Western aquatic garter snake, Thamnophis couchi
Western aquatic garter snake (Thamnophis couchi). These thin, striped snakes may get up to 6 feet (1.8 meters) long, but most are about 3 feet (0.9 meters) in length. Aquatic garter snakes are dark green with a yellow stripe running down each side of their body. They are often found in Cold Creek's pools or basking on nearby rocks. Garter snakes do not lay eggs, but instead allow the eggs to develop in their body and bear the young live.
Western rattlesnake, Crotalus viridis
Western rattlesnake (Crotalus viridis). This is the only venomous snake living in Cold Canyon and Northern California. It grows up to 6 feet (1.8 meters) in length and is covered in gray or brown keeled scales. This snake uses its conspicuous rattle at the end of its tail to create a buzz-like warning noise when it is startled. It is active from April to October, but is most frequently encountered from May to July. Rattlesnakes are common in the reserve, but are most often seen on the dry hillsides rather than in the canyon bottoms. Although potentially deadly, this rattlesnake is not aggressive and usually retreats unless cornered or provoked. Young rattlers tend to be more dangerous than adults, because young do not retract their fangs when they strike, and therefore are much more likely to inject large quantities of venom into the bite. Rattlesnakes eat all types of small mammals, but they are best adapted to capture small mammals and birds. Small pits located on their faces enable the snakes to detect temperature differences. Therefore, they are readily attracted to warm-blooded animals.
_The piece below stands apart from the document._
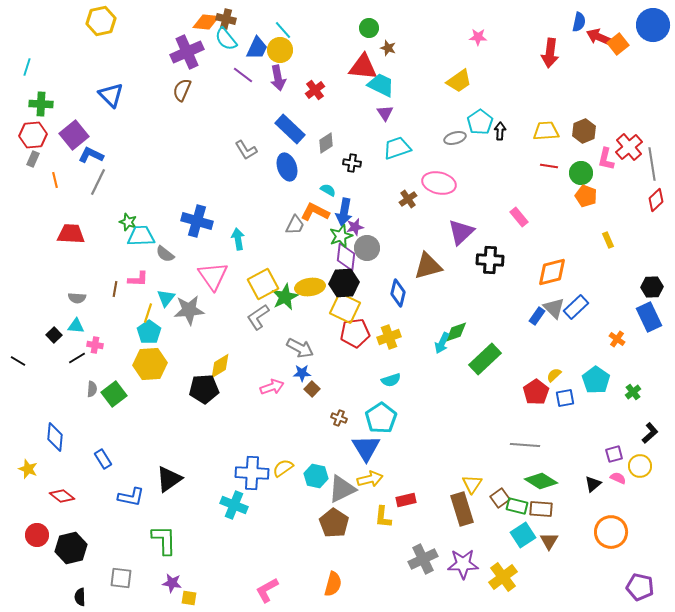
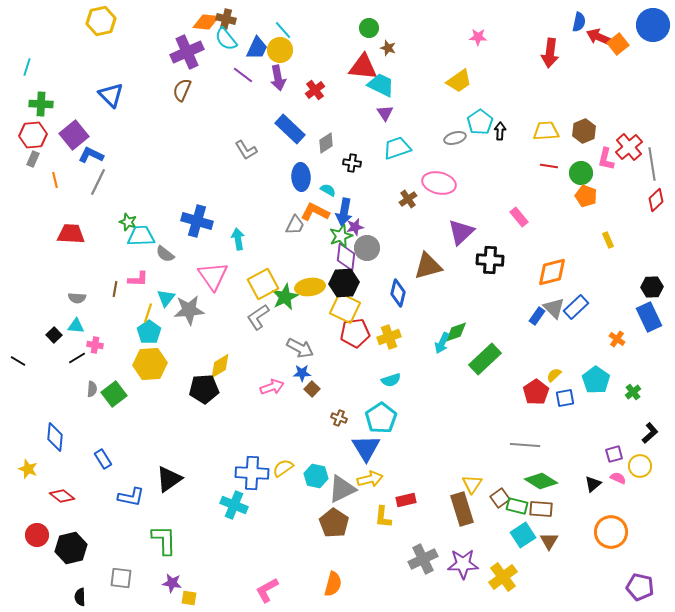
blue ellipse at (287, 167): moved 14 px right, 10 px down; rotated 16 degrees clockwise
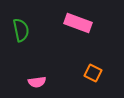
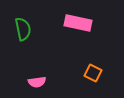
pink rectangle: rotated 8 degrees counterclockwise
green semicircle: moved 2 px right, 1 px up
Not surprisingly, they often hunt at dusk, when they can most easily detect these temperature differentials.
Rainbow trout, Oncorhynchus mykiss
Rainbow trout (Oncorhynchus mykiss). This native species is the only fish species that might on occasion be found in the creek. During rainy years, Cold Creek swells in its banks and some rainbow trout are capable of moving up from Putah Creek. When the creek dries in the summer, permanent pools in Wildhorse Canyon can provide a home for these trout. In such situations, these fish may survive to reproduce-starting a new generation in Cold Creek. However, this is a rare occurrence. In most years, the pools dry up and trout are excluded from the area, so rainbow trout cannot truly be considered permanent residents of Cold Canyon.